Somatropin has been reported to reduce serum cortisol levels, possibly by affecting carrier proteins or by increased hepatic clearance. The clinical relevance of these findings may be limited. Nevertheless, corticosteroid replacement therapy should be optimised before initiation of therapy.
In the post-marketing experience rare cases of sudden death have been reported in patients affected by Prader-Willi syndrome treated with somatropin, although no causal relationship has been demonstrated.
Cases of leukaemia (rare or very rare) have been reported in growth hormone deficient children treated with somatropin and included in the post-marketing experience. However, there is no evidence of an increased risk of leukaemia without predisposition factors, such as radiation to the brain or head.
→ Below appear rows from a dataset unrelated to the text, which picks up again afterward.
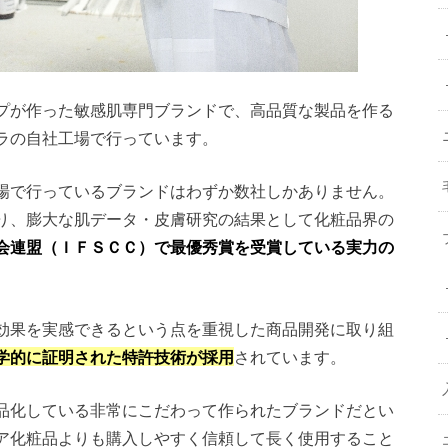
プが作った敏感肌専門ブランドで、高品質な製品を作る
ラの自社工場で行っています。
場で行っているブランドはわずか数社しかありません。
り、膨大な肌データ・皮膚研究の結果として化粧品界の
会連盟（ＩＦＳＣＣ）で最優秀賞を受賞している実力の
効果を実感できるという点を重視した商品開発に取り組
学的に証明された特許技術が採用
されています。
品化している非常にこだわって作られたブランドだとい
ア化粧品よりも購入しやすく信頼して長く使用すること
Slipped capital femoral epiphysis and Legg-Calvé-Perthes disease have been reported in children treated with GH. Slipped capital femoral epiphysis occurs more frequently in case of endocrine disorders and Legg-Calvé-Perthes is more frequent in case of short stature. But it is unknown if these 2 pathologies are more frequent or not while treated with somatropin. Their diagnosis should be considered in a child with a discomfort or pain in the hip or knee.
Other adverse drug reactions may be considered somatropin class effects, such as possible hyperglycaemia caused by decreased insulin sensitivity, decreased free thyroxin level and benign intra-cranial hypertension.
Reporting suspected adverse reactions after authorisation of the medicinal product is important. It allows continued monitoring of the benefit/risk balance of the medicinal product. Healthcare professionals are asked to report any suspected adverse reactions via the national reporting system listed in Appendix V.
In the absence of compatibility studies, this medicinal product must not be mixed with other medicinal products.